_Instruction_
What follows is a set of records; repeat all of them exactly.

_Data extract_
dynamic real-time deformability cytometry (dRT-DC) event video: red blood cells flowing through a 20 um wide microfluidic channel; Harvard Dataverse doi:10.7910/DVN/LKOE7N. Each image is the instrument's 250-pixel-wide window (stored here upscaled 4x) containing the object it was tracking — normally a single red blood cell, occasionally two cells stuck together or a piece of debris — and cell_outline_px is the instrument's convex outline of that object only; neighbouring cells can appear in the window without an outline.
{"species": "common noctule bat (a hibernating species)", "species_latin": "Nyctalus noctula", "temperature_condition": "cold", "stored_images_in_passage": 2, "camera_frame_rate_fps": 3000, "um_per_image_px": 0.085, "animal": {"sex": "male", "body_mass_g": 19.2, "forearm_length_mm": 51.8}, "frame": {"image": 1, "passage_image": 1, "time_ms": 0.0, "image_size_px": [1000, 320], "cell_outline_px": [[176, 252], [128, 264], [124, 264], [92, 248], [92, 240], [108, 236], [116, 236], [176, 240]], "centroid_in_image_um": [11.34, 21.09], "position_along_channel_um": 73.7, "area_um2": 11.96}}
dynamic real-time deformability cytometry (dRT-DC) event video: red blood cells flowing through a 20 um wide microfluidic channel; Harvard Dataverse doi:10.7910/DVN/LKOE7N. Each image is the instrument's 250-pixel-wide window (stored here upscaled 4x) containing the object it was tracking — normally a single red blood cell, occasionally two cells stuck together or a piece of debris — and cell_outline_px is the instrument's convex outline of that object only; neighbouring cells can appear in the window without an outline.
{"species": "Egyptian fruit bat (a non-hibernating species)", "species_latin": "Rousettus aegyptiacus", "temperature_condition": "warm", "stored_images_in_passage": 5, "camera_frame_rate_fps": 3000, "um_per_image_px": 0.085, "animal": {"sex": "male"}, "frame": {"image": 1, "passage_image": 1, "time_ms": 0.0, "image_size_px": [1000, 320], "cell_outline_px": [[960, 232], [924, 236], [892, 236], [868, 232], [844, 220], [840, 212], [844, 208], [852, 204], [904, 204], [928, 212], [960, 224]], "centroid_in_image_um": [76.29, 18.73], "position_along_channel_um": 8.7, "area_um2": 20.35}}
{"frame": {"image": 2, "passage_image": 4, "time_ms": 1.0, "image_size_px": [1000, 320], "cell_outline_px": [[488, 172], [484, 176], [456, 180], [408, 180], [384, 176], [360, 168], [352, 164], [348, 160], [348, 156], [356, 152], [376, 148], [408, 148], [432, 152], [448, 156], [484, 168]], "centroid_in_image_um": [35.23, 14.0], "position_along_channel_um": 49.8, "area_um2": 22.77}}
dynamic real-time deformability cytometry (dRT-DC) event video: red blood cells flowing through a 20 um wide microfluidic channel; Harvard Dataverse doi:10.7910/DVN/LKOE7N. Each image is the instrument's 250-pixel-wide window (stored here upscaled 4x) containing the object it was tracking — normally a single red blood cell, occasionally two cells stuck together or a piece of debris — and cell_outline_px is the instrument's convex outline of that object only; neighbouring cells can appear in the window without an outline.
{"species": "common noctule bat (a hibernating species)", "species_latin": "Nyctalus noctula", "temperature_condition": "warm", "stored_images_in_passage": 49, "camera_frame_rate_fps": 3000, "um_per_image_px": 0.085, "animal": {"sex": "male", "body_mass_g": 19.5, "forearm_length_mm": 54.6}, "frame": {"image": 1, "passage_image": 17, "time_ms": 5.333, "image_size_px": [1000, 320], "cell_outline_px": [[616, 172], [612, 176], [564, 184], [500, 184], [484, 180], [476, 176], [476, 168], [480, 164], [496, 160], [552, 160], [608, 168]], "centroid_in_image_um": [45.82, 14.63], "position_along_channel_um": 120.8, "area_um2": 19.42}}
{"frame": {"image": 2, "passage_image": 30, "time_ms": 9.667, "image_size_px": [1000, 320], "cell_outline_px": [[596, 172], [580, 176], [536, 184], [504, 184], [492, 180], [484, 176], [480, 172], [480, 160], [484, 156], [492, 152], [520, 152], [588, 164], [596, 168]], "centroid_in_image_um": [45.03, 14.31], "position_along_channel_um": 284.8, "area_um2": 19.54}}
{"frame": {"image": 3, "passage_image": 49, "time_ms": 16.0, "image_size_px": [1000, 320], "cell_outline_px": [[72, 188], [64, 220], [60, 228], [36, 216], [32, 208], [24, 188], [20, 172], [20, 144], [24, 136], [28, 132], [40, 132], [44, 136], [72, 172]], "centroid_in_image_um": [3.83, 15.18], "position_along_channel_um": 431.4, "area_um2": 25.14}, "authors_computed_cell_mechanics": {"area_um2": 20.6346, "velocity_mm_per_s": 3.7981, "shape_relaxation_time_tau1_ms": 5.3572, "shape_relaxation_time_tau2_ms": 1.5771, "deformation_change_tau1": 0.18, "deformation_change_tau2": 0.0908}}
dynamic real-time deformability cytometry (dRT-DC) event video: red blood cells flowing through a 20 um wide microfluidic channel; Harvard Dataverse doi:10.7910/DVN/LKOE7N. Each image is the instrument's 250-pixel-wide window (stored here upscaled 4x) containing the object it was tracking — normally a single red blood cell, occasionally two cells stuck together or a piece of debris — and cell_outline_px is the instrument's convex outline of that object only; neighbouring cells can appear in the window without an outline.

_Result_
dynamic real-time deformability cytometry (dRT-DC) event video: red blood cells flowing through a 20 um wide microfluidic channel; Harvard Dataverse doi:10.7910/DVN/LKOE7N. Each image is the instrument's 250-pixel-wide window (stored here upscaled 4x) containing the object it was tracking — normally a single red blood cell, occasionally two cells stuck together or a piece of debris — and cell_outline_px is the instrument's convex outline of that object only; neighbouring cells can appear in the window without an outline.
{"species": "common noctule bat (a hibernating species)", "species_latin": "Nyctalus noctula", "temperature_condition": "cold", "stored_images_in_passage": 2, "camera_frame_rate_fps": 3000, "um_per_image_px": 0.085, "animal": {"sex": "male", "body_mass_g": 19.2, "forearm_length_mm": 51.8}, "frame": {"image": 1, "passage_image": 1, "time_ms": 0.0, "image_size_px": [1000, 320], "cell_outline_px": [[176, 252], [128, 264], [124, 264], [92, 248], [92, 240], [108, 236], [116, 236], [176, 240]], "centroid_in_image_um": [11.34, 21.09], "position_along_channel_um": 73.7, "area_um2": 11.96}}
dynamic real-time deformability cytometry (dRT-DC) event video: red blood cells flowing through a 20 um wide microfluidic channel; Harvard Dataverse doi:10.7910/DVN/LKOE7N. Each image is the instrument's 250-pixel-wide window (stored here upscaled 4x) containing the object it was tracking — normally a single red blood cell, occasionally two cells stuck together or a piece of debris — and cell_outline_px is the instrument's convex outline of that object only; neighbouring cells can appear in the window without an outline.
{"species": "Egyptian fruit bat (a non-hibernating species)", "species_latin": "Rousettus aegyptiacus", "temperature_condition": "warm", "stored_images_in_passage": 5, "camera_frame_rate_fps": 3000, "um_per_image_px": 0.085, "animal": {"sex": "male"}, "frame": {"image": 1, "passage_image": 1, "time_ms": 0.0, "image_size_px": [1000, 320], "cell_outline_px": [[960, 232], [924, 236], [892, 236], [868, 232], [844, 220], [840, 212], [844, 208], [852, 204], [904, 204], [928, 212], [960, 224]], "centroid_in_image_um": [76.29, 18.73], "position_along_channel_um": 8.7, "area_um2": 20.35}}
{"frame": {"image": 2, "passage_image": 4, "time_ms": 1.0, "image_size_px": [1000, 320], "cell_outline_px": [[488, 172], [484, 176], [456, 180], [408, 180], [384, 176], [360, 168], [352, 164], [348, 160], [348, 156], [356, 152], [376, 148], [408, 148], [432, 152], [448, 156], [484, 168]], "centroid_in_image_um": [35.23, 14.0], "position_along_channel_um": 49.8, "area_um2": 22.77}}
dynamic real-time deformability cytometry (dRT-DC) event video: red blood cells flowing through a 20 um wide microfluidic channel; Harvard Dataverse doi:10.7910/DVN/LKOE7N. Each image is the instrument's 250-pixel-wide window (stored here upscaled 4x) containing the object it was tracking — normally a single red blood cell, occasionally two cells stuck together or a piece of debris — and cell_outline_px is the instrument's convex outline of that object only; neighbouring cells can appear in the window without an outline.
{"species": "common noctule bat (a hibernating species)", "species_latin": "Nyctalus noctula", "temperature_condition": "warm", "stored_images_in_passage": 49, "camera_frame_rate_fps": 3000, "um_per_image_px": 0.085, "animal": {"sex": "male", "body_mass_g": 19.5, "forearm_length_mm": 54.6}, "frame": {"image": 1, "passage_image": 17, "time_ms": 5.333, "image_size_px": [1000, 320], "cell_outline_px": [[616, 172], [612, 176], [564, 184], [500, 184], [484, 180], [476, 176], [476, 168], [480, 164], [496, 160], [552, 160], [608, 168]], "centroid_in_image_um": [45.82, 14.63], "position_along_channel_um": 120.8, "area_um2": 19.42}}
{"frame": {"image": 2, "passage_image": 30, "time_ms": 9.667, "image_size_px": [1000, 320], "cell_outline_px": [[596, 172], [580, 176], [536, 184], [504, 184], [492, 180], [484, 176], [480, 172], [480, 160], [484, 156], [492, 152], [520, 152], [588, 164], [596, 168]], "centroid_in_image_um": [45.03, 14.31], "position_along_channel_um": 284.8, "area_um2": 19.54}}
{"frame": {"image": 3, "passage_image": 49, "time_ms": 16.0, "image_size_px": [1000, 320], "cell_outline_px": [[72, 188], [64, 220], [60, 228], [36, 216], [32, 208], [24, 188], [20, 172], [20, 144], [24, 136], [28, 132], [40, 132], [44, 136], [72, 172]], "centroid_in_image_um": [3.83, 15.18], "position_along_channel_um": 431.4, "area_um2": 25.14}, "authors_computed_cell_mechanics": {"area_um2": 20.6346, "velocity_mm_per_s": 3.7981, "shape_relaxation_time_tau1_ms": 5.3572, "shape_relaxation_time_tau2_ms": 1.5771, "deformation_change_tau1": 0.18, "deformation_change_tau2": 0.0908}}
dynamic real-time deformability cytometry (dRT-DC) event video: red blood cells flowing through a 20 um wide microfluidic channel; Harvard Dataverse doi:10.7910/DVN/LKOE7N. Each image is the instrument's 250-pixel-wide window (stored here upscaled 4x) containing the object it was tracking — normally a single red blood cell, occasionally two cells stuck together or a piece of debris — and cell_outline_px is the instrument's convex outline of that object only; neighbouring cells can appear in the window without an outline.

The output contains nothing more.